*The problem*.
In the data, find each line where the word "Bagger" appears and list that line.

....................

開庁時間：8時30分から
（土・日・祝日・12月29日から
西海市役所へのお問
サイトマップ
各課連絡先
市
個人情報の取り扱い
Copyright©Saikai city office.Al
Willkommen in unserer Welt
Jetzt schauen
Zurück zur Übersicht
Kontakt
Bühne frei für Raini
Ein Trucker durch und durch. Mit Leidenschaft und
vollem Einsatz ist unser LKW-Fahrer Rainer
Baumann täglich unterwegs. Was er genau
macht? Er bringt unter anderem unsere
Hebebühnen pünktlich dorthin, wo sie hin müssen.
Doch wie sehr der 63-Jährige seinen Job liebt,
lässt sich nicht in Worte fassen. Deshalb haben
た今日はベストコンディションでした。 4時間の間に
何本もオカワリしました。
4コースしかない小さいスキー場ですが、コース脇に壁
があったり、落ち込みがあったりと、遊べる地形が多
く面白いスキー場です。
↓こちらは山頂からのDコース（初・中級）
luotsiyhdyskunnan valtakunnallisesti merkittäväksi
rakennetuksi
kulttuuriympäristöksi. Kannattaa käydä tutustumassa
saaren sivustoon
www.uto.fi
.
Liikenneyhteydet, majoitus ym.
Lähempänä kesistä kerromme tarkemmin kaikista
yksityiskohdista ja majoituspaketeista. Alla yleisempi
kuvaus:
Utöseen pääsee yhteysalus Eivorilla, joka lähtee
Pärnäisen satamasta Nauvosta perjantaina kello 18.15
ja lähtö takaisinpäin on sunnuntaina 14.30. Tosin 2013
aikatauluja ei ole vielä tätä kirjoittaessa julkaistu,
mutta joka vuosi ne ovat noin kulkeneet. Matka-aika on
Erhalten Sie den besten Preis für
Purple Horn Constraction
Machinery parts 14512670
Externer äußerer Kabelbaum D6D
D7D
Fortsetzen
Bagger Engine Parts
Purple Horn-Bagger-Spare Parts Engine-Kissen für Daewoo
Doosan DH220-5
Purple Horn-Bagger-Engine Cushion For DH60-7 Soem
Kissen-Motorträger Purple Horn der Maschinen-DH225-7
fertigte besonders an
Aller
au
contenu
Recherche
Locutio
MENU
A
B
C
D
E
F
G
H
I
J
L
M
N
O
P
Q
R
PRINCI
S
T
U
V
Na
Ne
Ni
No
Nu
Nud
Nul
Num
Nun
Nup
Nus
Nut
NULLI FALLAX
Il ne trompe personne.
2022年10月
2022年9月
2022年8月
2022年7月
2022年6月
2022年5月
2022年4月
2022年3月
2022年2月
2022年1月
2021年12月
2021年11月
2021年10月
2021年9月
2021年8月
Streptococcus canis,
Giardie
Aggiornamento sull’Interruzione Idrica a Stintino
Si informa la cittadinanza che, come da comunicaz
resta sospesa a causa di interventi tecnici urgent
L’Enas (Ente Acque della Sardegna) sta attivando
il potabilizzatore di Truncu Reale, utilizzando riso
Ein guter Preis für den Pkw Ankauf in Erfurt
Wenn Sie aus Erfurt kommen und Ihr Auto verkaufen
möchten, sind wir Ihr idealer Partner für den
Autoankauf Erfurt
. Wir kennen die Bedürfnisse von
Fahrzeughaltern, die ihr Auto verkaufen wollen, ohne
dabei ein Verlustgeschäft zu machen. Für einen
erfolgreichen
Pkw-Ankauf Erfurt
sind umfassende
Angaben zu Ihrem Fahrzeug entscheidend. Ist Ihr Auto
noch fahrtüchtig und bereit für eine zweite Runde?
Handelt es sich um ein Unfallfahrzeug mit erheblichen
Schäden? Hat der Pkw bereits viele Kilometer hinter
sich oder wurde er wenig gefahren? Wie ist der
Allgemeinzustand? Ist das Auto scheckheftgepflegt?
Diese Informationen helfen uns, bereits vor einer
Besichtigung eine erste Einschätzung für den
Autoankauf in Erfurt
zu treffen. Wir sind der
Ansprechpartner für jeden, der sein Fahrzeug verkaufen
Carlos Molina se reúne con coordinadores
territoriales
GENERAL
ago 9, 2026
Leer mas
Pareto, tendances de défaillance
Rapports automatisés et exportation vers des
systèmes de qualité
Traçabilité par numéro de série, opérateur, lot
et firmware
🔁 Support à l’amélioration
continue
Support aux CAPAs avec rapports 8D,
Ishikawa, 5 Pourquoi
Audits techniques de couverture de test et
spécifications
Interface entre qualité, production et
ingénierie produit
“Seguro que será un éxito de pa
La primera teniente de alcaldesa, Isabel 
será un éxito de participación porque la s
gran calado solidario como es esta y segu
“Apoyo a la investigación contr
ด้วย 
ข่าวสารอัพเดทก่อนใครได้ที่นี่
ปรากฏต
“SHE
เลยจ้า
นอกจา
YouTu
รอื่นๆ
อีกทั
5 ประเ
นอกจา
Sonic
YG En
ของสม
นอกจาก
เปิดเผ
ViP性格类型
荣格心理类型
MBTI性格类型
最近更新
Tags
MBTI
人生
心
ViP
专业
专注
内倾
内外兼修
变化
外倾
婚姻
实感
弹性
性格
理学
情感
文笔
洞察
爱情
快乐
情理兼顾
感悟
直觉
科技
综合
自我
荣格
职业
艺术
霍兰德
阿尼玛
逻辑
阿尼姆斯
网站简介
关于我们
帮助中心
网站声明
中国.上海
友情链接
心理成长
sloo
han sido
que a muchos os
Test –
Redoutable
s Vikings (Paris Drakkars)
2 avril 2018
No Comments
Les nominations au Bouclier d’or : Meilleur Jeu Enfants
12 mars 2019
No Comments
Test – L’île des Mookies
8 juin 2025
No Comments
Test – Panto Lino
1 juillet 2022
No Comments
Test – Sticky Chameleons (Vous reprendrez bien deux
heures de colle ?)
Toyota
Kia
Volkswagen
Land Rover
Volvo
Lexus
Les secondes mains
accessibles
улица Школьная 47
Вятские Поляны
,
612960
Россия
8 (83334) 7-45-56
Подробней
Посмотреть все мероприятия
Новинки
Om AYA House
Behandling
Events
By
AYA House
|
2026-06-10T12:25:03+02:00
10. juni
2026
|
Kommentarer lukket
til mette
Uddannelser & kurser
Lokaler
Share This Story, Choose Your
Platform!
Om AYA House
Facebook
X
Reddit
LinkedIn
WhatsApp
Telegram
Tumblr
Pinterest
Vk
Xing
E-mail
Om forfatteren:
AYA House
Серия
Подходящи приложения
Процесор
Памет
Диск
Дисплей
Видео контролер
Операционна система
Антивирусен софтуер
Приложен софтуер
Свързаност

....................

*Written response*.
Bagger Engine Parts
Purple Horn-Bagger-Spare Parts Engine-Kissen für Daewoo
Purple Horn-Bagger-Engine Cushion For DH60-7 Soem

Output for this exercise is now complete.